**WHAT THIS EXERCISE ASKS**
1. Answer these questions from the on-call scheduling transcript, one per line, marked (a), (b) and (c):
(a) How many days is each person on rotation in the example?
(b) What is currently the only way of notifying people who are on call?
(c) Where does clicking through the email take you?
2. Continue the on-call scheduling transcript from the point where it stops.

Includes the people who are gonna participate in an incident, so I'm gonna, add myself, I'm gonna, add a few other people that I know are in this project.

A

I set it to start a few days ago at the beginning of the month and I'll I'll set it. So in this example, where each person is on rotation for seven days, uh there are other things that you can set, such as setting an end date for this particular rotation, or restricting this to a specific time interval oftentimes incident response teams will have specific hours that they work gitlab. For example, we have people located around different parts of the world depending on where they live.

A

They might be on call at different times during the day to cover for the 24 hours.

A

In this case, it's not necessary so I'll just remove that.

A

So a particular schedule can also have more than one rotation, so if, for example, this might be the case, you might have your first line of people that respond to incidents and but they typically will have backups.

A

But with this example, I'm just going to add myself again.

A

What we have so far in the project to set up the schedule and set up the rotation once this is set. The people that appear on the schedule will receive an email when the alert comes into the project uh for incident management tools. This is not quite enough.

A

What we'll be adding in the next few uh milestones is we're going to be adding this concept as a escalation policy. What an escalation policy is is whenever an alert comes in escalation. Policy is responsible for figuring out how to contact the people that needs to respond to the alert, so you could be so you could set it up. So the person receives a page receives a ping in gitlab. Receives email receives a phone call, so that will be coming up in the next few miles.

A

Currently, we just have email as a way of notifying people that are on call.

A

So once this is done, the next thing I'm going to do is I'm going to trigger an alert, I'm just going to use our alert integration. There's a capability to send a test alert to set things up, so I just sent this alert and what you'll see is at some point here. It is this notifies the responder that something has happened clicking through the email. That brings you directly to the alert details page, but before we show that here is the alerts list page.

A

And you'll see that alert that was just triggered a minute ago. So this is a place where an sre team or infrastructure team uh can monitor throughout the working day they're, not on call to understand what is happening across their system. It's a it's, a it's, a single location where, where all the alerts hopefully is, um is aggregated, so you can do certain filtering and certain uh sorting to to facilitate the workflow for the sre team clicking into the alert.

**EXERCISE DATA**
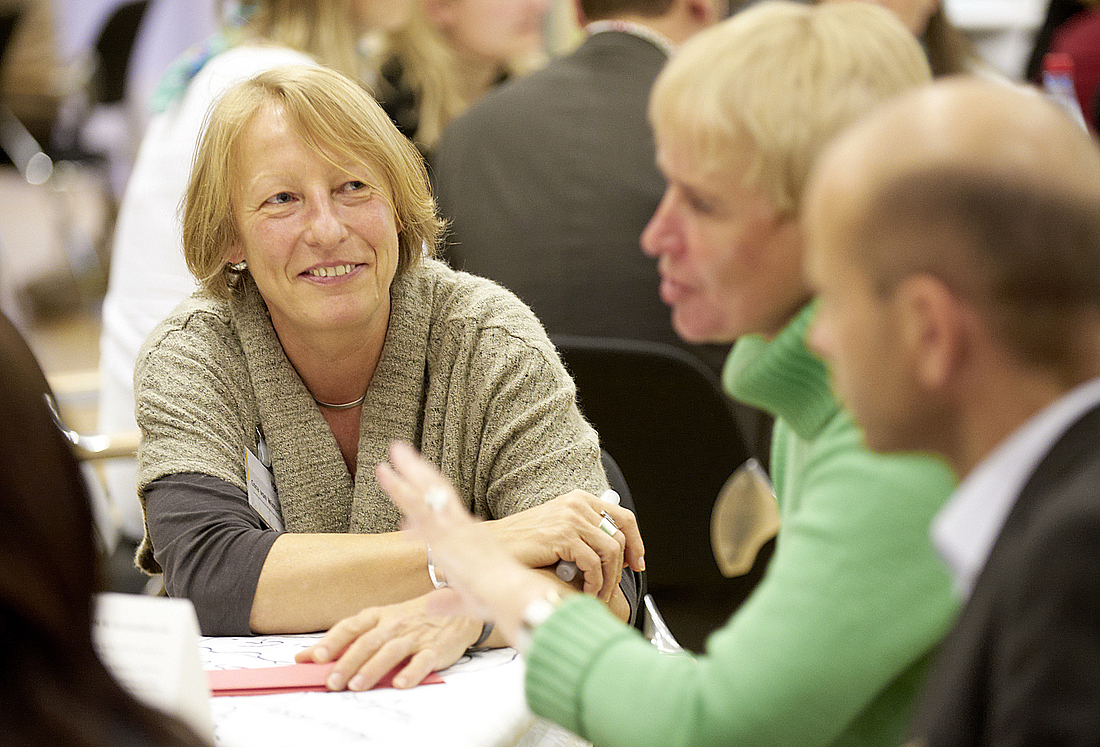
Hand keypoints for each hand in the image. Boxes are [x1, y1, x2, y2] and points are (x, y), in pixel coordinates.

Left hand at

**RESPONSES**
1.
(a) Seven days.
(b) Email.
(c) Directly to the alert details page.

2.
A

Actually, one other thing I want to show you real quick. Is it's important for alerts to be actionable, so I just set multiple of the same type of alert, which is very typical in a real situation, because when something goes wrong, the monitoring engine will keep sending additional alerts. If the threshold is met, if you have to respond to the same alert over and over, that's not particularly useful.

A

What the team has built is the ability to aggregate alerts that are of the same type together, so you'll notice that there's actually been four of the same type of events that has occurred so clicking into this alert. We on the main details, page you'll, see all the information that was supplied by the originating source.

A

uh If you have a monitoring tool, that's more deeply integrated. Currently, it's only with prometheus. The metrics will also show up here and anything. Any actions you have taken will show up in the activity.

A

So in this case, I'm going to assign this alert to myself and acknowledge that I've seen the alert as well tell my teammates that I am on top of this particular issue and, as I look at this alert, I notice that it is actually critical work. So in this case the workflow is to create a new incident.

A

Once the incident is created, this is where you and your team, your teammates, can collaborate to resolve the incident and bring it back to normal working situations.

A

So, looking at this incident details page, what this is is actually a a different issue type. So if we go to issues something that's new, that's relatively new, that's added is you can actually create. An incident also manually should shoot your workflow uh dictate that that's how things are done, but in our example, we can create an incident directly.

A

Directly from from our alerts and in the new instant issue type, it has it links to uh all the alert details, uh you'll notice, there's something specific about this issue type, that's different.

A

The the details page is filled in with a pre pre-built template. We have things specific, for instance, such as time to sla, which it's you can set up as a under operations or under settings in operations to notify it.

A

Under this tab, there's under instrument settings you can se activate a specific time. That's a countdown timer to notify the team how much, how much time has expired, and uh typically team teams aim to to respond to an incident within a certain amount of time.

A

Back to my instance,.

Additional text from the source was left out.